首页 -> 2006年第21期

漂泊意识与萧红后期小说的创作

作者:李 军




  萧红《马伯乐》的创作构思早在她去香港之前就已经在酝酿,从《逃难》的何南生到在散文《放火者》中所表达的思想,“警报的笛子到处叫起,……街上什么也看不到,只看到跑。我想疯狂的日本刽子手们若看见这一刻的时候,他们一定会满足的吧,他们是何等可以骄傲呀!”在另一篇散文《无题》中,作者创作《马伯乐》的题旨就更分明了:“偏偏给我看到的生命力顶强的是日本帝国主义。人家都说日本帝国主义野蛮,是兽类,是爬虫类,是没有血液的东西。完全荒毛的呀!”可见,让萧红担心的偏偏是敌人的凶悍,国民的消极退守与软弱无力。国民生命力的衰弱是萧红最痛心疾首的,其根源也是萧红一直要深究的。
  其实,萧红后期创作只是坚持“自我漂泊”的写作姿态,坚持忠实地书写最真切的人生感受,不为外界的主流话语所左右。萧红后期坚持“自我漂泊”的实质是追求生命个体自由发展的愿望,与生存环境中否定“自我”的力量相抗争,不断地从与“自我”对峙的现实环境出发,在寻找“诗意的栖居”的旅程中捍卫自己的尊严,体现自身价值的一种精神追求。
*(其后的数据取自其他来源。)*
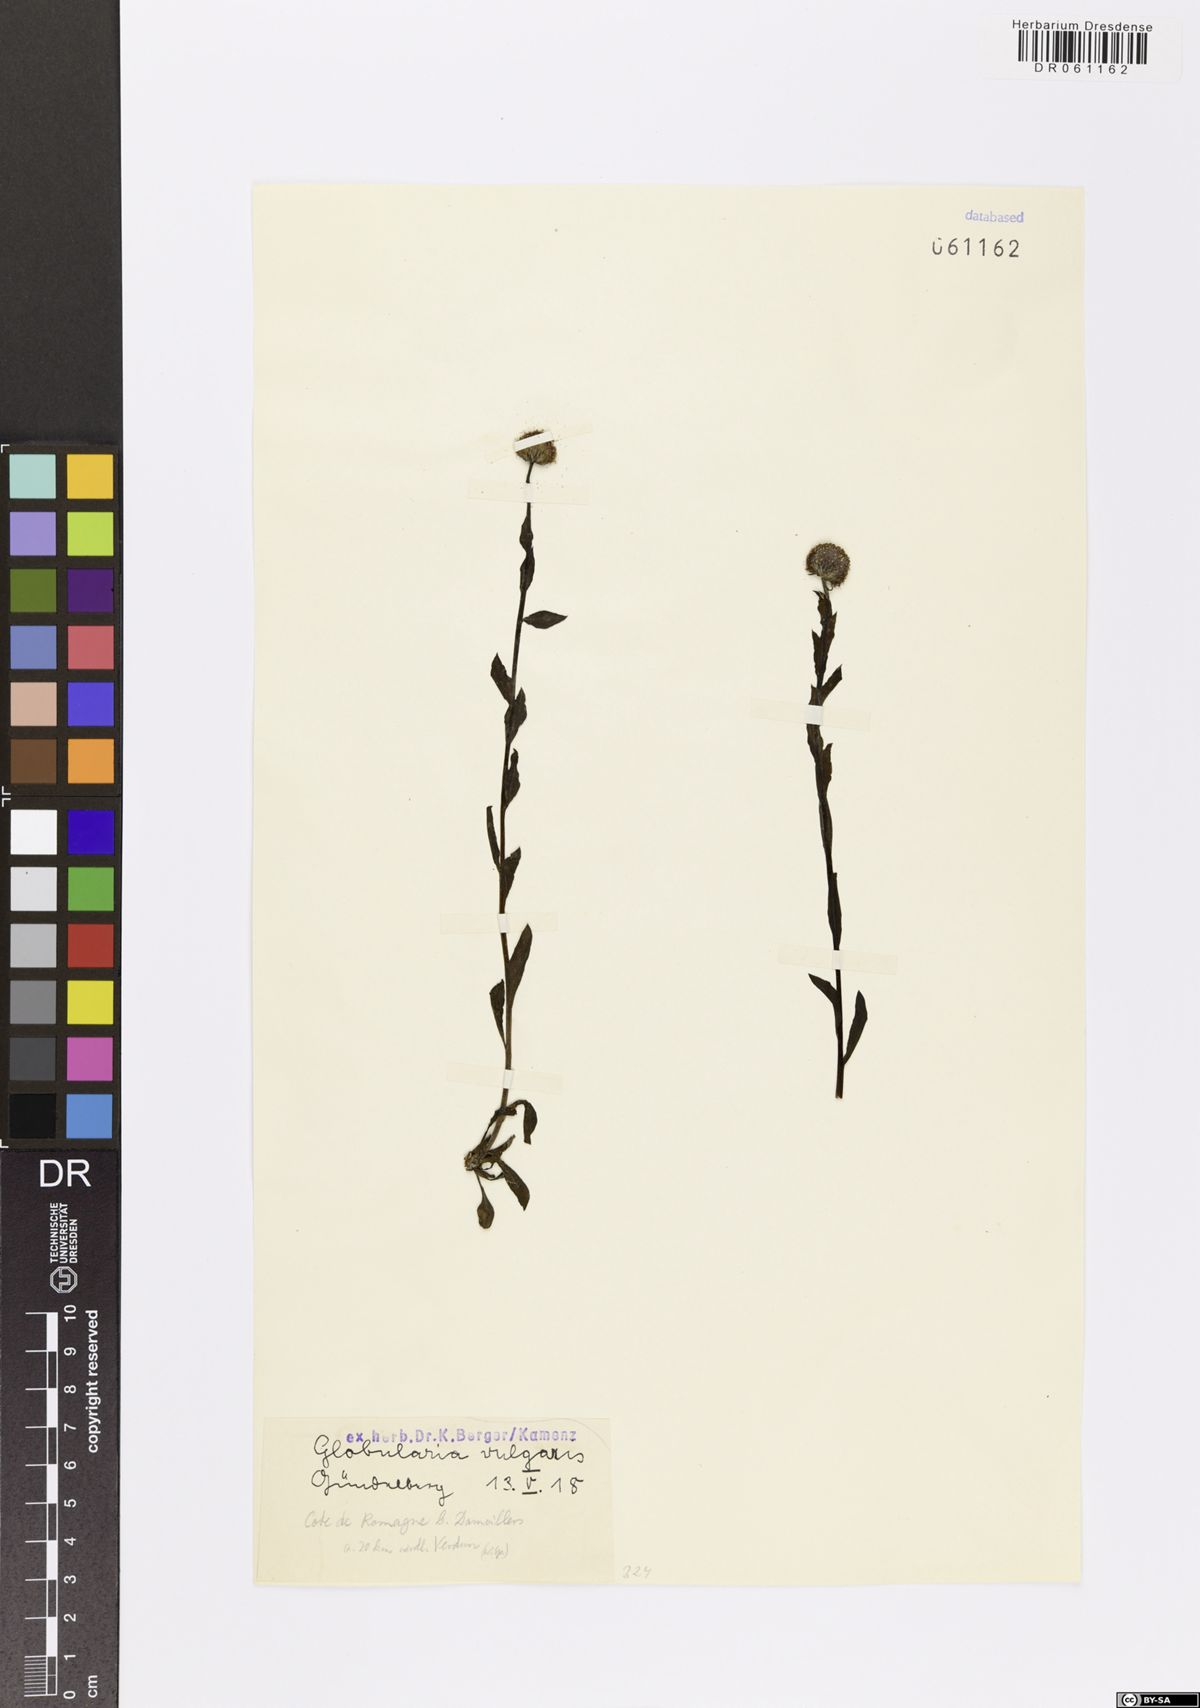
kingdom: Plantae
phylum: Tracheophyta
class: Magnoliopsida
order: Lamiales
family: Plantaginaceae
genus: Globularia
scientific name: Globularia vulgaris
这也是萧红最可贵的品质,也是萧红小说创作最独特的品质。萧红后期创作正是沿着《生死场》所创造的审美批判这一文学起点,对中国现代文化思想作进一步的开拓。只要我们从历史深度来把握《生死场》,也就不难理解后期《呼兰河传》、《马伯乐》、《小城三月》、《家族以外的人》等作品的深刻意图。其实,作者的后期创作是从不同地域视角来探究造成如此国民性及中国社会现实的原因及民族真正的出路。《生死场》是从乡村农民生活状态出发对国民性进行反思;《呼兰河传》的创作侧重点则转移到另一个更广、更具历史感的城镇视角反省中国人的生活方式,揭示呼兰河人最为普遍的悲剧——悲剧的主人丧失了悲剧感。从《生死场》到《呼兰河传》,由农民麻木的生存状态转到集中批评小城镇人的精神状态——“集体无意识”,在文化反思的深度上无疑由生活的表层向深层的社会心理开掘;某种程度上又弥补了鲁迅国民性批判主题的小说仅以塑造单一人物形象的不足。而《马伯乐》则更进一步地发展了《呼兰河传》的主题,把后者的写实提高到象征的层面。作者已经从日常生活的不满上升到形而上的忧思,开始在哲理的高度上来反省国人的文化品格,可以说萧红后期创作对国民性的批判更加深化。
  从上述的分析中可以看出,萧红正是基于她的漂泊意识以及所坚持的独立写作姿态,才使得她能将自己的生命体验和漂泊感受与作品的思想内涵相互交织,因袭发展,因而使得后期小说创作带有浓重的文化批判的意味。由此可见,萧红小说所达到的思想深度,并不是无意的、偶然的,而是作家深厚的情感体验与智性思考的产物。
  以上仅是从萧红小说内容的角度阐释了漂泊意识与萧红小说创作的关系,实际上漂泊意识不仅影响了她小说的内容,还对她小说独特的形式创造以及所取得的艺术成就产生了重要、积极的作用。
  
  参考文献:
  1、潭桂林,《论中国现代文学的漂泊母题》,《中国社会科学》,1998年第2期,第161页。
  2、张秀珂,《回忆我的姐姐—萧红》,季红真编《萧萧落红》,人民文学出版社,2001年版,第329页。
  3、茅盾,《呼兰河传·序》载《萧红文集》第2卷,安徽文艺出版社,1997年版,第10页。
  4、鲁迅,《生死场·序》载《生死场》,黑龙江人民出版社,1980年版。
  李军,女,江苏盐城纺织职业技术学院经贸系副教授,主要从事现当代文学的教学与研究。